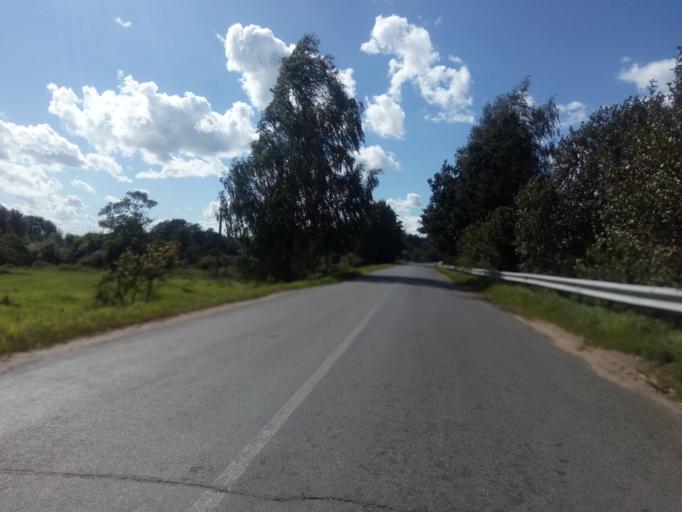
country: BY
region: Vitebsk
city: Dzisna
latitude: 55.7017
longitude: 28.1915
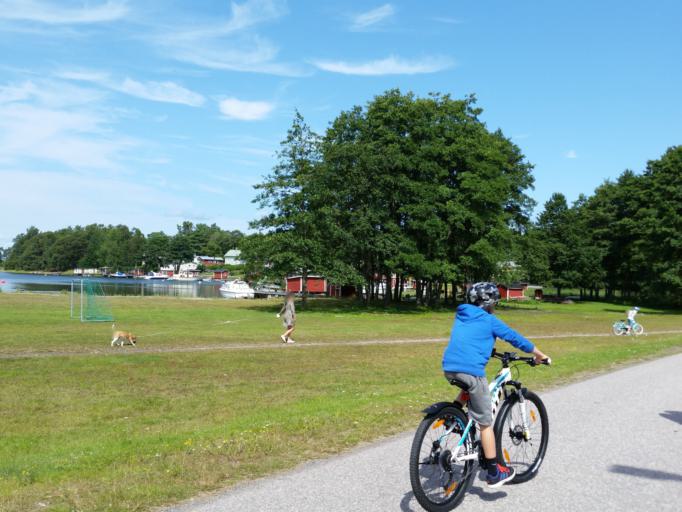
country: FI
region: Uusimaa
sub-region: Raaseporin
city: Hanko
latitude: 59.8339
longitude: 22.9312
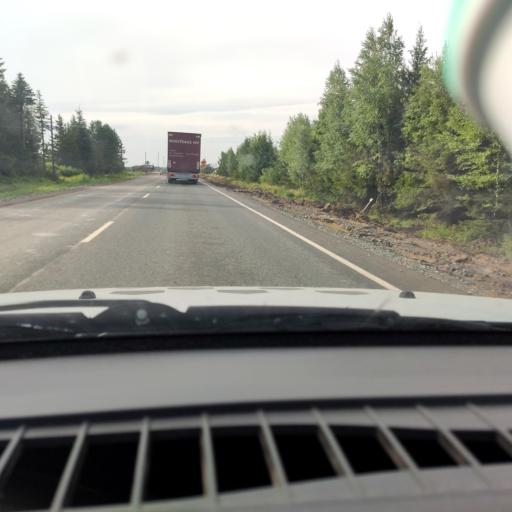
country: RU
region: Kirov
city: Kostino
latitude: 58.8344
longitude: 53.3055
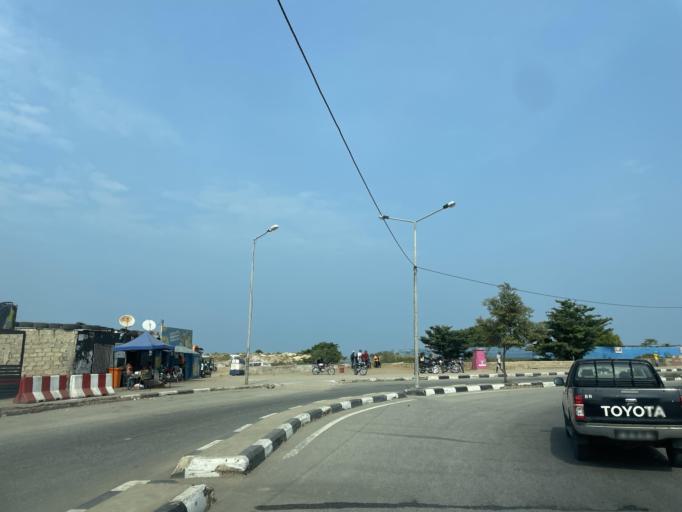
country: AO
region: Luanda
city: Luanda
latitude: -8.8300
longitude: 13.2149
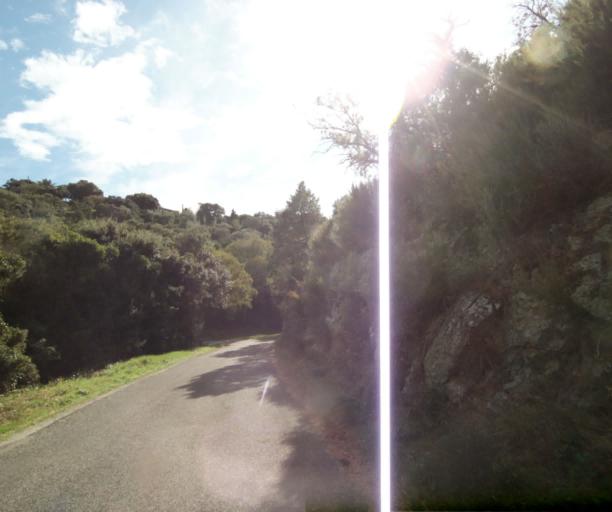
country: FR
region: Languedoc-Roussillon
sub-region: Departement des Pyrenees-Orientales
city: Sorede
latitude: 42.5233
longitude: 2.9870
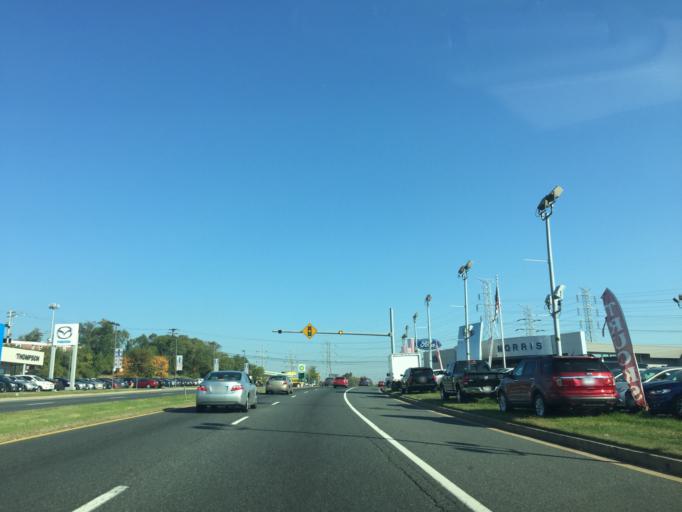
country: US
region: Maryland
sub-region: Baltimore County
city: Rosedale
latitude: 39.2852
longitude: -76.5062
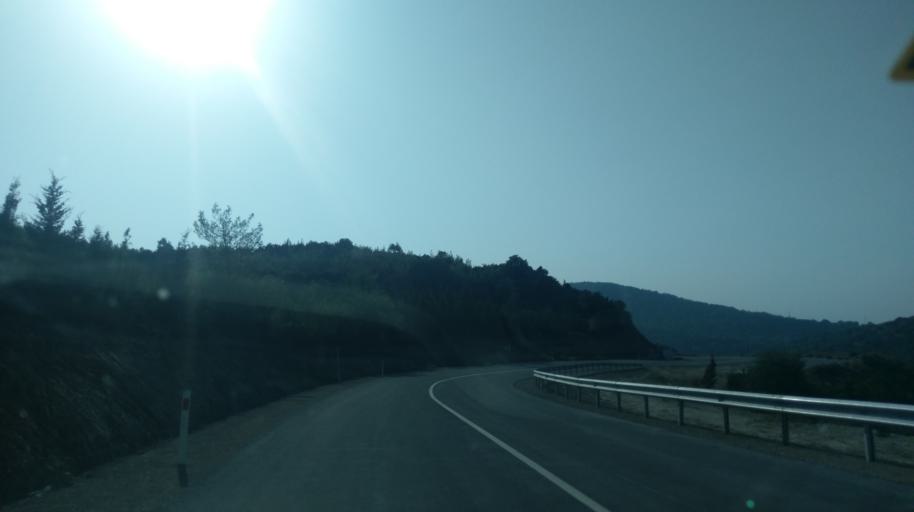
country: CY
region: Ammochostos
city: Leonarisso
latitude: 35.5362
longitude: 34.2560
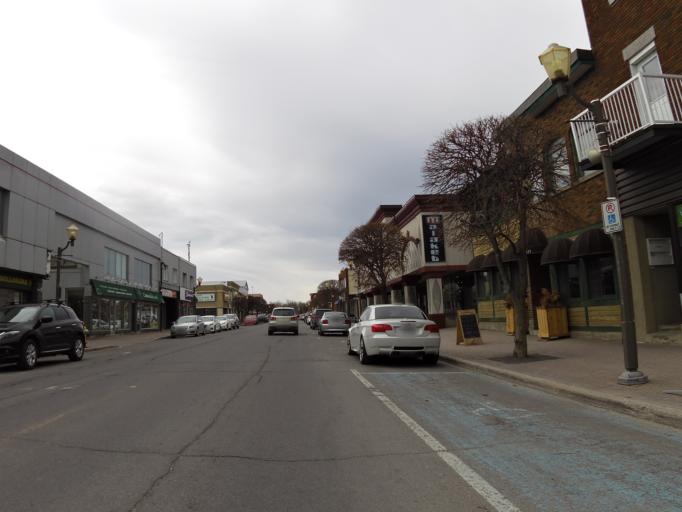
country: CA
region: Ontario
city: Hawkesbury
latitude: 45.6100
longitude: -74.6080
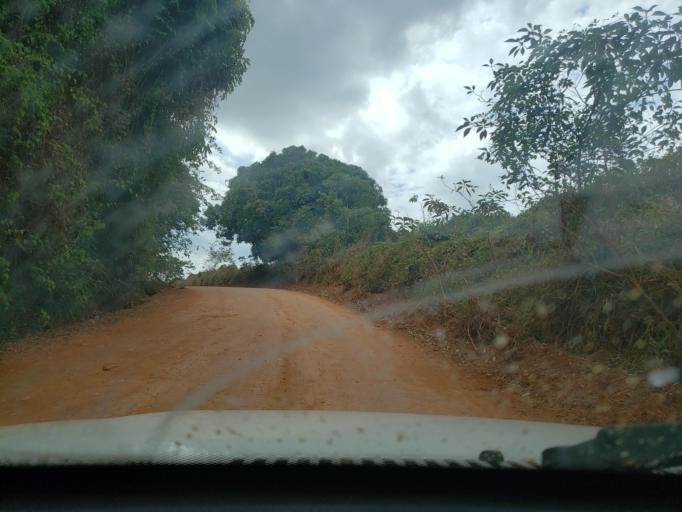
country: BR
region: Minas Gerais
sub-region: Boa Esperanca
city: Boa Esperanca
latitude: -20.9811
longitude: -45.5950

☆ ☆ ☆

## Written exercise
Please express the material above as a JSON list of strings, one string per line with blank lines left out, and leave the pictures out.

## Expected output
[
  "country: BY",
  "region: Vitebsk",
  "city: Dzisna",
  "latitude: 55.7017",
  "longitude: 28.1915",
  "country: FI",
  "region: Uusimaa",
  "sub-region: Raaseporin",
  "city: Hanko",
  "latitude: 59.8339",
  "longitude: 22.9312",
  "country: RU",
  "region: Kirov",
  "city: Kostino",
  "latitude: 58.8344",
  "longitude: 53.3055",
  "country: AO",
  "region: Luanda",
  "city: Luanda",
  "latitude: -8.8300",
  "longitude: 13.2149",
  "country: FR",
  "region: Languedoc-Roussillon",
  "sub-region: Departement des Pyrenees-Orientales",
  "city: Sorede",
  "latitude: 42.5233",
  "longitude: 2.9870",
  "country: US",
  "region: Maryland",
  "sub-region: Baltimore County",
  "city: Rosedale",
  "latitude: 39.2852",
  "longitude: -76.5062",
  "country: CY",
  "region: Ammochostos",
  "city: Leonarisso",
  "latitude: 35.5362",
  "longitude: 34.2560",
  "country: CA",
  "region: Ontario",
  "city: Hawkesbury",
  "latitude: 45.6100",
  "longitude: -74.6080",
  "country: BR",
  "region: Minas Gerais",
  "sub-region: Boa Esperanca",
  "city: Boa Esperanca",
  "latitude: -20.9811",
  "longitude: -45.5950"
]